■ EXERCISE INSTRUCTIONS ■
Below are some entries; write out each one of them exactly.
BEGIN SUPPLIED RECORDS
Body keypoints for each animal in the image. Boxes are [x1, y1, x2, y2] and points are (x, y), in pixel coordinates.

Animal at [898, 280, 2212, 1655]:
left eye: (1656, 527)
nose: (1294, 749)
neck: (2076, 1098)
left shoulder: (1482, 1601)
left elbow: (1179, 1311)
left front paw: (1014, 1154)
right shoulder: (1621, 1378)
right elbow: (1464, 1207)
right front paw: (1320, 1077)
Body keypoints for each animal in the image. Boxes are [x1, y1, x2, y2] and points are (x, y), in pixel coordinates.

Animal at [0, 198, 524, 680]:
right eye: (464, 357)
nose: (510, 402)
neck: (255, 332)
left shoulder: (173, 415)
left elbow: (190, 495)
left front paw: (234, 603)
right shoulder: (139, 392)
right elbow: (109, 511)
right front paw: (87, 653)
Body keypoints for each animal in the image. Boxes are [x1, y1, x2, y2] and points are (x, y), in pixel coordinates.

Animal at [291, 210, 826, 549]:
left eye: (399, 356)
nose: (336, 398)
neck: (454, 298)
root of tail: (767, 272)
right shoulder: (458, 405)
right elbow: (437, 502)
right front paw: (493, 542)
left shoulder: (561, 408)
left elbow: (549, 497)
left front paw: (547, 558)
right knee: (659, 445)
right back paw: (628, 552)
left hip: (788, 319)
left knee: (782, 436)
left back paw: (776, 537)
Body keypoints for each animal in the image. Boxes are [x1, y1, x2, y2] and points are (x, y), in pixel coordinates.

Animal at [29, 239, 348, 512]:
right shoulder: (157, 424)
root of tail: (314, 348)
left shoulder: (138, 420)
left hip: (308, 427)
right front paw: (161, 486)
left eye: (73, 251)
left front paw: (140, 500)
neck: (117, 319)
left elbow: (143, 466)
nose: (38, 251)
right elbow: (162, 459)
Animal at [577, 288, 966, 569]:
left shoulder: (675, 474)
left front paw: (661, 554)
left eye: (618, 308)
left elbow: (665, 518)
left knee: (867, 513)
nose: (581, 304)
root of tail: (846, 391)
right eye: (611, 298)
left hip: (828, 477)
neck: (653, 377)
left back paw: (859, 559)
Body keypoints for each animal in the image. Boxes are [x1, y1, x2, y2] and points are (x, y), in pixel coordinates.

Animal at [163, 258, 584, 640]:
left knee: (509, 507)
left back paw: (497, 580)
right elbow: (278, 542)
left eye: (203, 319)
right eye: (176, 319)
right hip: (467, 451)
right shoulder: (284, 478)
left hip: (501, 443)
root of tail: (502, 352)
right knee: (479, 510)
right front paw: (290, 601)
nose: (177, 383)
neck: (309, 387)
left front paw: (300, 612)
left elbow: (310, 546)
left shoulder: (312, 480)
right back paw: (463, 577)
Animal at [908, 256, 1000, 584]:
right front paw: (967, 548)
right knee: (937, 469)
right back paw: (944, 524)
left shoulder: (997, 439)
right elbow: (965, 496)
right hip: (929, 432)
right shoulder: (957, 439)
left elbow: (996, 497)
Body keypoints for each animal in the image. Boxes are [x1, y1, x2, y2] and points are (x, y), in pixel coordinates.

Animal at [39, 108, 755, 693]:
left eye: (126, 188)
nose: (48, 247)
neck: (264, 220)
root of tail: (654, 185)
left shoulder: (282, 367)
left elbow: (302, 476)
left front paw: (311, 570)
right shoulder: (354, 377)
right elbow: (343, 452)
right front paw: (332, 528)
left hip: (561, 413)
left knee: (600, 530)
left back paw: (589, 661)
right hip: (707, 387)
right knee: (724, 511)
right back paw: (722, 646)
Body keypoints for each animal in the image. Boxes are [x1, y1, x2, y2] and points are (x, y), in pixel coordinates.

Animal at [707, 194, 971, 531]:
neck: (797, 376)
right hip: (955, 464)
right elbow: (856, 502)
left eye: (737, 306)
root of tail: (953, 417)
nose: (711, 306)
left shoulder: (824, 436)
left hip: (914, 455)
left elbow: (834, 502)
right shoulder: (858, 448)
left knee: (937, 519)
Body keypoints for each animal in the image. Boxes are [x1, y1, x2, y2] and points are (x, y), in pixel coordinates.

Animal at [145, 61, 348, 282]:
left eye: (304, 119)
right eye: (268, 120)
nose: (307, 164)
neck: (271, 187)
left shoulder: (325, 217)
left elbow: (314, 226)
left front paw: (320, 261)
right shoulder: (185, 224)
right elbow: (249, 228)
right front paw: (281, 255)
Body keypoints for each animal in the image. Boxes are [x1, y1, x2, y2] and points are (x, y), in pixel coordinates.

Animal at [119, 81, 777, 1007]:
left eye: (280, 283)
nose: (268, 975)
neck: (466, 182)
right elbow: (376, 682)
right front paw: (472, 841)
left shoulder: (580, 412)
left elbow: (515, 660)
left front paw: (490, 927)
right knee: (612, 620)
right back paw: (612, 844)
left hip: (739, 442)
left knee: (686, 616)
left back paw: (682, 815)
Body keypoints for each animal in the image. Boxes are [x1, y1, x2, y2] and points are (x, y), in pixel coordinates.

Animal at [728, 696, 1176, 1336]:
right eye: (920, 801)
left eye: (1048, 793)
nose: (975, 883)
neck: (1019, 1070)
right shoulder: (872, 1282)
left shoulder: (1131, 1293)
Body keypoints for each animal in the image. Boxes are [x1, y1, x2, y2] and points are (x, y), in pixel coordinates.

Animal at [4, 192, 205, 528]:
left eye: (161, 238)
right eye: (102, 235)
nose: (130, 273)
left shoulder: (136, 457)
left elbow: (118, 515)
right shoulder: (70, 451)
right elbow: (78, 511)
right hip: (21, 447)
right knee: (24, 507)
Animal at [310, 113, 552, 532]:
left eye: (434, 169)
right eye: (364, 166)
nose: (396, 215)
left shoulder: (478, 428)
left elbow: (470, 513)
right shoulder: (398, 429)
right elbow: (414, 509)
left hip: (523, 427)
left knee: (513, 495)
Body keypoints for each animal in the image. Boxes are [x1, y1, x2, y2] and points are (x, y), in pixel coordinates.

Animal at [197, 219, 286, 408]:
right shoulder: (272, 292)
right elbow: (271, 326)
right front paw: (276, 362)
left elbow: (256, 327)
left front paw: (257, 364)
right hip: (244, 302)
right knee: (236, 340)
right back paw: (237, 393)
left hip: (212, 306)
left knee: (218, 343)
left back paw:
END SUPPLIED RECORDS
■ RESPONSE TO THE TASK ■
Body keypoints for each animal in the image. Boxes are [x1, y1, x2, y2] and points are (x, y), in pixel coordinates.

Animal at [898, 280, 2212, 1655]:
left eye: (1656, 527)
nose: (1294, 749)
neck: (2076, 1098)
left shoulder: (1482, 1601)
left elbow: (1179, 1311)
left front paw: (1014, 1154)
right shoulder: (1621, 1378)
right elbow: (1464, 1207)
right front paw: (1320, 1077)
Body keypoints for each animal in the image. Boxes are [x1, y1, x2, y2] and points are (x, y), in pixel coordinates.

Animal at [0, 198, 524, 680]:
right eye: (464, 357)
nose: (510, 402)
neck: (255, 332)
left shoulder: (173, 415)
left elbow: (190, 495)
left front paw: (234, 603)
right shoulder: (139, 392)
right elbow: (109, 511)
right front paw: (87, 653)
Body keypoints for each animal in the image. Boxes are [x1, y1, x2, y2] and points are (x, y), in pixel coordinates.

Animal at [291, 210, 826, 549]:
left eye: (399, 356)
nose: (336, 398)
neck: (454, 298)
root of tail: (767, 272)
right shoulder: (458, 405)
right elbow: (437, 502)
right front paw: (493, 542)
left shoulder: (561, 408)
left elbow: (549, 497)
left front paw: (547, 558)
right knee: (659, 445)
right back paw: (628, 552)
left hip: (788, 319)
left knee: (782, 436)
left back paw: (776, 537)
Body keypoints for each animal in the image. Boxes are [x1, y1, x2, y2] and points are (x, y), in pixel coordinates.

Animal at [29, 239, 348, 512]:
right shoulder: (157, 424)
root of tail: (314, 348)
left shoulder: (138, 420)
left hip: (308, 427)
right front paw: (161, 486)
left eye: (73, 251)
left front paw: (140, 500)
neck: (117, 319)
left elbow: (143, 466)
nose: (38, 251)
right elbow: (162, 459)
Animal at [577, 288, 966, 569]:
left shoulder: (675, 474)
left front paw: (661, 554)
left eye: (618, 308)
left elbow: (665, 518)
left knee: (867, 513)
nose: (581, 304)
root of tail: (846, 391)
right eye: (611, 298)
left hip: (828, 477)
neck: (653, 377)
left back paw: (859, 559)
Body keypoints for each animal in the image. Boxes are [x1, y1, x2, y2] and points are (x, y), in pixel coordinates.

Animal at [163, 258, 584, 640]:
left knee: (509, 507)
left back paw: (497, 580)
right elbow: (278, 542)
left eye: (203, 319)
right eye: (176, 319)
right hip: (467, 451)
right shoulder: (284, 478)
left hip: (501, 443)
root of tail: (502, 352)
right knee: (479, 510)
right front paw: (290, 601)
nose: (177, 383)
neck: (309, 387)
left front paw: (300, 612)
left elbow: (310, 546)
left shoulder: (312, 480)
right back paw: (463, 577)
Animal at [908, 256, 1000, 584]:
right front paw: (967, 548)
right knee: (937, 469)
right back paw: (944, 524)
left shoulder: (997, 439)
right elbow: (965, 496)
right hip: (929, 432)
right shoulder: (957, 439)
left elbow: (996, 497)
Body keypoints for each animal in the image. Boxes are [x1, y1, x2, y2] and points are (x, y), in pixel coordinates.

Animal at [39, 108, 755, 693]:
left eye: (126, 188)
nose: (48, 247)
neck: (264, 220)
root of tail: (654, 185)
left shoulder: (282, 367)
left elbow: (302, 476)
left front paw: (311, 570)
right shoulder: (354, 377)
right elbow: (343, 452)
right front paw: (332, 528)
left hip: (561, 413)
left knee: (600, 530)
left back paw: (589, 661)
right hip: (707, 387)
right knee: (724, 511)
right back paw: (722, 646)
Body keypoints for each animal in the image. Boxes are [x1, y1, x2, y2] and points are (x, y), in pixel coordinates.

Animal at [707, 194, 971, 531]:
neck: (797, 376)
right hip: (955, 464)
right elbow: (856, 502)
left eye: (737, 306)
root of tail: (953, 417)
nose: (711, 306)
left shoulder: (824, 436)
left hip: (914, 455)
left elbow: (834, 502)
right shoulder: (858, 448)
left knee: (937, 519)
Body keypoints for each animal in the image. Boxes are [x1, y1, x2, y2] and points are (x, y), in pixel coordinates.

Animal at [145, 61, 348, 282]:
left eye: (304, 119)
right eye: (268, 120)
nose: (307, 164)
neck: (271, 187)
left shoulder: (325, 217)
left elbow: (314, 226)
left front paw: (320, 261)
right shoulder: (185, 224)
right elbow: (249, 228)
right front paw: (281, 255)
Body keypoints for each animal in the image. Boxes are [x1, y1, x2, y2] and points are (x, y), in pixel coordinates.

Animal at [119, 81, 777, 1007]:
left eye: (280, 283)
nose: (268, 975)
neck: (466, 182)
right elbow: (376, 682)
right front paw: (472, 841)
left shoulder: (580, 412)
left elbow: (515, 660)
left front paw: (490, 927)
right knee: (612, 620)
right back paw: (612, 844)
left hip: (739, 442)
left knee: (686, 616)
left back paw: (682, 815)
Body keypoints for each animal in the image. Boxes are [x1, y1, x2, y2] and points are (x, y), in pixel coordinates.

Animal at [728, 696, 1176, 1336]:
right eye: (920, 801)
left eye: (1048, 793)
nose: (975, 883)
neck: (1019, 1070)
right shoulder: (872, 1282)
left shoulder: (1131, 1293)
Body keypoints for each animal in the image. Boxes are [x1, y1, x2, y2] and points are (x, y), in pixel coordinates.

Animal at [4, 192, 205, 528]:
left eye: (161, 238)
right eye: (102, 235)
nose: (130, 273)
left shoulder: (136, 457)
left elbow: (118, 515)
right shoulder: (70, 451)
right elbow: (78, 511)
right hip: (21, 447)
right knee: (24, 507)
Animal at [310, 113, 552, 532]:
left eye: (434, 169)
right eye: (364, 166)
nose: (396, 215)
left shoulder: (478, 428)
left elbow: (470, 513)
right shoulder: (398, 429)
right elbow: (414, 509)
left hip: (523, 427)
left knee: (513, 495)
Body keypoints for each animal in the image. Boxes are [x1, y1, x2, y2] and points are (x, y), in pixel coordinates.

Animal at [197, 219, 286, 408]:
right shoulder: (272, 292)
right elbow: (271, 326)
right front paw: (276, 362)
left elbow: (256, 327)
left front paw: (257, 364)
right hip: (244, 302)
right knee: (236, 340)
right back paw: (237, 393)
left hip: (212, 306)
left knee: (218, 343)
left back paw:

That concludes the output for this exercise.